INSTRUÇÃO A: Reproduza sem qualquer alteração as linhas de todos os registos abaixo. Deixe as imagens de fora da resposta.
**** EXCERTO DA FONTE
Acórdão do Tribunal da Relação de Lisboa
Processo:
9020/2007-6
Relator: GRANJA DA FONSECA
Descritores: INVENTÁRIO
CONTA CONJUNTA
CREDOR
Nº do Documento: RL
Data do Acordão: 12/19/2007
Votação: UNANIMIDADE
Texto Integral: S
Meio Processual: AGRAVO
Decisão: CONFIRMADA A DECISÃO
Sumário: 1 – É ao momento da abertura da sucessão que se deve atender para saber quais os bens existentes no património do autor da sucessão e qual o valor desses bens para efeitos do cálculo da porção legitimária.
2 – Sendo a conta bancária colectiva ou conjunta, cada um dos co – titulares tem plena liberdade de movimentação a débito e a crédito, não carecendo para tanto de autorização ou ratificação por parte do outro ou dos outros depositantes ou co – titulares até completa absorção do saldo.
3 – Assim, tendo sido aberta uma conta colectiva ou conjunta numa instituição bancária em nome da inventariada e de sua filha, tendo qualquer delas plena liberdade de movimentação a crédito e a débito, é irrelevante saber se a proprietária dos capitais depositados era apenas a inventariada, atendendo a que, à data da sua morte, não havia quaisquer importâncias depositadas.
4 – O depositante, como credor solidário, tem apenas um direito de crédito, isto é, o direito de exigir a entrega da importância do depósito mas esse direito não pode confundir-se com a propriedade da coisa depositada.
5 – A ter havido uma doação da importância reclamada aos netos da inventariada, por parte desta, tal importância não estará sujeita à colação, uma vez que, na data da liberalidade, a presuntiva herdeira legitimária era a mãe destes.
6 – Ainda que a doação tivesse sido feita à recorrida, o que teria de ser provado pelo reclamante, essa liberalidade estaria dispensada da colação por força da lei, já que estaríamos perante uma doação com “traditio rei”, sendo apenas imputável na quota disponível.
GF
Decisão Texto Integral: Acordam no Tribunal da Relação de Lisboa:
1.
No Inventário Judicial, a correr termos no 4º Juízo Cível do Tribunal de Família e Menores e Juízos Cíveis de Sintra, em que é cabeça de casal [Maria] e interessado [José], tendo este sido notificado da relação de bens apresentada pela cabeça de casal, veio este reclamar, acusando a falta de relacionação de um alegado depósito bancário na titularidade da inventariada, no montante de € 31.726,32, constituído por depósito à ordem, aplicações de prazo fixo e fundos de investimento afectos à conta 5-2425807 do BPI.
********
**** OS REGISTOS
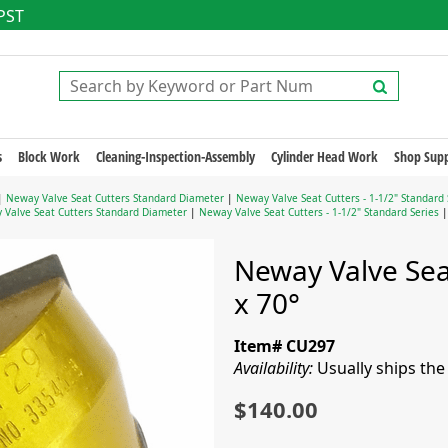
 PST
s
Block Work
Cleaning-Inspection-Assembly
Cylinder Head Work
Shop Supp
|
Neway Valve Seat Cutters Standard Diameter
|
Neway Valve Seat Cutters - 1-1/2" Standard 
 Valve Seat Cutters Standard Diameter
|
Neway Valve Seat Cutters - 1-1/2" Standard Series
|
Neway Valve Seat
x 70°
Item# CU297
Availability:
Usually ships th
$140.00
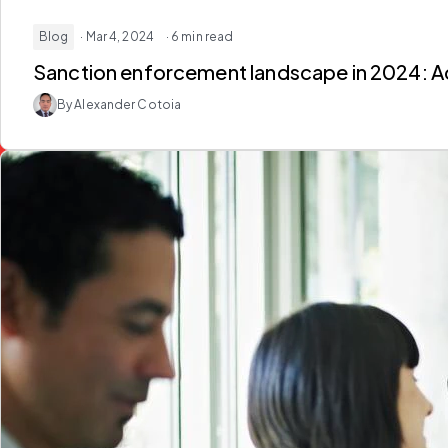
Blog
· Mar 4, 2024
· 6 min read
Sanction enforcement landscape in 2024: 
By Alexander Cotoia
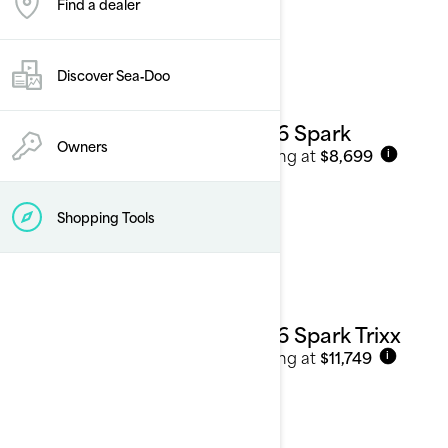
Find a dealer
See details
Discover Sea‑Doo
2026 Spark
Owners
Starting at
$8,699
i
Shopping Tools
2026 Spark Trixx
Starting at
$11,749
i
********
INSTRUÇÃO B: No acórdão, qual é o montante do alegado depósito bancário que o interessado acusa faltar na relação de bens?

RESULTADO A:
 PST
s
Block Work
Cleaning-Inspection-Assembly
Cylinder Head Work
Shop Supp
|
Neway Valve Seat Cutters Standard Diameter
|
Neway Valve Seat Cutters - 1-1/2" Standard 
 Valve Seat Cutters Standard Diameter
|
Neway Valve Seat Cutters - 1-1/2" Standard Series
|
Neway Valve Seat
x 70°
Item# CU297
Availability:
Usually ships th
$140.00
Blog
· Mar 4, 2024
· 6 min read
Sanction enforcement landscape in 2024: 
By Alexander Cotoia
Find a dealer
See details
Discover Sea‑Doo
2026 Spark
Owners
Starting at
$8,699
i
Shopping Tools
2026 Spark Trixx
Starting at
$11,749
i

RESULTADO B: € 31.726,32.